### Information
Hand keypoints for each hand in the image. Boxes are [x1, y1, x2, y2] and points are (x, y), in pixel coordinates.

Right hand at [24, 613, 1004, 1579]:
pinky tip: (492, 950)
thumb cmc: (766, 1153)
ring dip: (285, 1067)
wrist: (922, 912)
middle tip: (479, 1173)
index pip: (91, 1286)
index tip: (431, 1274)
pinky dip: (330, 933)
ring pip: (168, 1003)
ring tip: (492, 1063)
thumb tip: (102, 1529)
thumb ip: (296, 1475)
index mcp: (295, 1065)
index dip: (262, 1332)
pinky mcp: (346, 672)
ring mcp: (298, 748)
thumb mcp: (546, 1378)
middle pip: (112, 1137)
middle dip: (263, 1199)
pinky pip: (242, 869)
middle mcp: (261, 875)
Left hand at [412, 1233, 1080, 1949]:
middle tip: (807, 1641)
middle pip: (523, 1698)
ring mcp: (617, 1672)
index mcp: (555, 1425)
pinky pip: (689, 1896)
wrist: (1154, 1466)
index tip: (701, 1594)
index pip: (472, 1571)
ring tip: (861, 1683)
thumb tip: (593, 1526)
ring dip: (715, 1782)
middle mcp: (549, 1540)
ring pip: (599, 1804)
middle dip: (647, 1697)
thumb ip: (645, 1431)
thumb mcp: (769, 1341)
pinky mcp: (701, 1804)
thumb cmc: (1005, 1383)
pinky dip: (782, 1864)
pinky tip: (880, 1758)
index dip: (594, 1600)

---

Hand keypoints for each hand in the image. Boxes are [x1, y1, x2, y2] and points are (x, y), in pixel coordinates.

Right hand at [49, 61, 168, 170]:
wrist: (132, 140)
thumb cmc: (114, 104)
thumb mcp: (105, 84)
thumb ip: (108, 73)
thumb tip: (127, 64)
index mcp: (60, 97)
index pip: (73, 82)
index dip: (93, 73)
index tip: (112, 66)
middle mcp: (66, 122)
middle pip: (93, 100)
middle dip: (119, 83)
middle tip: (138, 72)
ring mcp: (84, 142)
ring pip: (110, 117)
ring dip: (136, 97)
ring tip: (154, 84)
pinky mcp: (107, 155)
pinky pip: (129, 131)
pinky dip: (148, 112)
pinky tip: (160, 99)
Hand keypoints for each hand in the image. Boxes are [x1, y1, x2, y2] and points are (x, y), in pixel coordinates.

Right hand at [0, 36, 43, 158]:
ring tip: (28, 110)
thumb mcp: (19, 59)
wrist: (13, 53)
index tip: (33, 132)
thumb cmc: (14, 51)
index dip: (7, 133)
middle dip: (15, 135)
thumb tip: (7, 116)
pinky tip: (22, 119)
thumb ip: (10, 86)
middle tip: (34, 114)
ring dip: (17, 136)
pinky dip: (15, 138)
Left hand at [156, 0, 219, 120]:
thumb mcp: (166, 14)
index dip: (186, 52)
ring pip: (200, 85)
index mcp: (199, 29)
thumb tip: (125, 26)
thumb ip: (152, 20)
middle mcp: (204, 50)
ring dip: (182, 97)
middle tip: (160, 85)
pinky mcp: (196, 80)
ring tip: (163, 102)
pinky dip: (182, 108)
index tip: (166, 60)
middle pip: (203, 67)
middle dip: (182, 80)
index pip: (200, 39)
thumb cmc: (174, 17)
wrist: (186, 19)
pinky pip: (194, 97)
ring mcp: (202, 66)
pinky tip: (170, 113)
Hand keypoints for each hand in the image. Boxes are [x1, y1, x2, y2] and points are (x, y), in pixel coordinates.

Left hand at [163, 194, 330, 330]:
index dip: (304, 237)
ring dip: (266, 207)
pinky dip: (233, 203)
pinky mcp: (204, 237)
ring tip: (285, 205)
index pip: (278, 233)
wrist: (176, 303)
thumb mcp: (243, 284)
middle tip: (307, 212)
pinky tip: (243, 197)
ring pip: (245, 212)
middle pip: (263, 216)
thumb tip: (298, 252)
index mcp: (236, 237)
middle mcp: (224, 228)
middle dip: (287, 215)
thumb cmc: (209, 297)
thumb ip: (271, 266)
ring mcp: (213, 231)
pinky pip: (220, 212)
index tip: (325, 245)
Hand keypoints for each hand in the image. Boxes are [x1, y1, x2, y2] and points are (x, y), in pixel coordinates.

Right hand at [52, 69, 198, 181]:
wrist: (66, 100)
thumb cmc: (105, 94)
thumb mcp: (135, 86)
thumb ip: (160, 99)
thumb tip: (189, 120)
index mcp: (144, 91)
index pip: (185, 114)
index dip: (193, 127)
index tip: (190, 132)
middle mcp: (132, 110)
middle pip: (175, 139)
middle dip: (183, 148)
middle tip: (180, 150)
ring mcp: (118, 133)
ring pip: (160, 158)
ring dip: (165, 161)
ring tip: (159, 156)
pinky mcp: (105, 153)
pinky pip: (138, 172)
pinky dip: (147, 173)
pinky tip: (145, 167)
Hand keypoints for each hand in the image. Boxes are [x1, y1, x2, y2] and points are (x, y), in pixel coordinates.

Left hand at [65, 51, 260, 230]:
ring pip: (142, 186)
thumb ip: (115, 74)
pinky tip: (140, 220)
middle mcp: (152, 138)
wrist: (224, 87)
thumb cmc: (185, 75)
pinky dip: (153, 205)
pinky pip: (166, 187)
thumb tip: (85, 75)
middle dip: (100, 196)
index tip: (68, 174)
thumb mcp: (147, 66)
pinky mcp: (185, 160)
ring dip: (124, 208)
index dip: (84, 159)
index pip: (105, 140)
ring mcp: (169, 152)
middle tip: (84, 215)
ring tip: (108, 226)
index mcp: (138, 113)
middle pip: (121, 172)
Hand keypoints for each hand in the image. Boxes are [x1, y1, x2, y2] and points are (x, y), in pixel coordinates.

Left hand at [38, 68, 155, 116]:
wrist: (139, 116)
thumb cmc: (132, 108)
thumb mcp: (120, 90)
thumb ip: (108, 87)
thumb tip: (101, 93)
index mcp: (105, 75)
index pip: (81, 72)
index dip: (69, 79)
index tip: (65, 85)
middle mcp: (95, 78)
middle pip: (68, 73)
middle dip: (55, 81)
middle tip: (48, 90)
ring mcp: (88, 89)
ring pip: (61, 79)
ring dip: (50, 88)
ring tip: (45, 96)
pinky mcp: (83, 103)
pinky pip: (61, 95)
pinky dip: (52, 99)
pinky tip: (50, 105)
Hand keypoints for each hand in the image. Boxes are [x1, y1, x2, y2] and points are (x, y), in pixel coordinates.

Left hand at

==

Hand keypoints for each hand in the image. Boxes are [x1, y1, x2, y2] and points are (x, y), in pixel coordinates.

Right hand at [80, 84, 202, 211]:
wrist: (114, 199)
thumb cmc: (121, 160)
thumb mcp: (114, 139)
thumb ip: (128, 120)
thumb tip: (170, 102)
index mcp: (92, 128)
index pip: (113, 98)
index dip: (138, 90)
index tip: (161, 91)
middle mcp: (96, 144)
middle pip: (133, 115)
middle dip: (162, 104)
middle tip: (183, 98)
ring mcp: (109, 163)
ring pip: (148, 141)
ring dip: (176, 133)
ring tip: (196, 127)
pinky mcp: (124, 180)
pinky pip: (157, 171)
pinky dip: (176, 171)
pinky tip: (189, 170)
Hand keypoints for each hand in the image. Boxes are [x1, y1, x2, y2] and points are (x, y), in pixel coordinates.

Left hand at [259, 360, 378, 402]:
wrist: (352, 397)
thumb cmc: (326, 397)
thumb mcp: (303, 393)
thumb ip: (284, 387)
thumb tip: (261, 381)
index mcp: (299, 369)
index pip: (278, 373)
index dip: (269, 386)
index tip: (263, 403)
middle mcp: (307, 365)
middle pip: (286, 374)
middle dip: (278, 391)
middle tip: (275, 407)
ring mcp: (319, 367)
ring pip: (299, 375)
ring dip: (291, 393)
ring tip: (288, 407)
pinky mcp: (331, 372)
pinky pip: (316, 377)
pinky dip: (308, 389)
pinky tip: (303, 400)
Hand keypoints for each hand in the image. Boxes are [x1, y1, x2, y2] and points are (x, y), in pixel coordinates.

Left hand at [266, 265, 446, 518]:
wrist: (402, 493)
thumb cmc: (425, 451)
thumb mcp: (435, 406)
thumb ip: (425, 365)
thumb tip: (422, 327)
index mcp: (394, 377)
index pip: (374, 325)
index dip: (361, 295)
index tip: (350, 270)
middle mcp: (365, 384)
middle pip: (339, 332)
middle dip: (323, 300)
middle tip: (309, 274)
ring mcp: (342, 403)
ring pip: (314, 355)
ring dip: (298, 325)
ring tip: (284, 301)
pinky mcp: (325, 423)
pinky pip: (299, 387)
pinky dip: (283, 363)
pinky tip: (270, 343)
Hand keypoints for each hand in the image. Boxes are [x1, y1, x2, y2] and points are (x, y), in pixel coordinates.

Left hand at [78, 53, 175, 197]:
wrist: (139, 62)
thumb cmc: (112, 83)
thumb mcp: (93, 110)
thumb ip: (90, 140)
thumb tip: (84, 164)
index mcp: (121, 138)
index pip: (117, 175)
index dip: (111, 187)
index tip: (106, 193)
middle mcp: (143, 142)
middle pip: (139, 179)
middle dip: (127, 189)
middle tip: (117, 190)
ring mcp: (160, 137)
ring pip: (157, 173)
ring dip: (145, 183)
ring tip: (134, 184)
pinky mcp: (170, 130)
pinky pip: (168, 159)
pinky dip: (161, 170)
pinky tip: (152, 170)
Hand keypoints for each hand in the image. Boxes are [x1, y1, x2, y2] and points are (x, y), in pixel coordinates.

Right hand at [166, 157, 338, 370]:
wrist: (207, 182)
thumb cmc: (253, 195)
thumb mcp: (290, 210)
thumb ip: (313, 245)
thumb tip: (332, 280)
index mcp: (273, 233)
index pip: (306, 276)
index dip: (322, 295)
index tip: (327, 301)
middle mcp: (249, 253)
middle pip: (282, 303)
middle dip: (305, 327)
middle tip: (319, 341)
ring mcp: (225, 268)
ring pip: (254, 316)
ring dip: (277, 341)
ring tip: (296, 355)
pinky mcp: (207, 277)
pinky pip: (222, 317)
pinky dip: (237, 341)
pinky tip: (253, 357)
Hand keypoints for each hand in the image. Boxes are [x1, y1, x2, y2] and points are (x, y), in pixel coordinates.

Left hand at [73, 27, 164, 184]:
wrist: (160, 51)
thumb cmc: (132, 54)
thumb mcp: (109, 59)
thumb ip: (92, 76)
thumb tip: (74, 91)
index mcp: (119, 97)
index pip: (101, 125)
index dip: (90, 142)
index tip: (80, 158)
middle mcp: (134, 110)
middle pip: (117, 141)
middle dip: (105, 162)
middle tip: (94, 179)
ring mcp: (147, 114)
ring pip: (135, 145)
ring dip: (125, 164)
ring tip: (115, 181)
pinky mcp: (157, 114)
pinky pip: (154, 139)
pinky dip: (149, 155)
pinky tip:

### Your goal
Every line of the data above that contains the word "Right" should be counted; please give the total alone.

### Answer area
6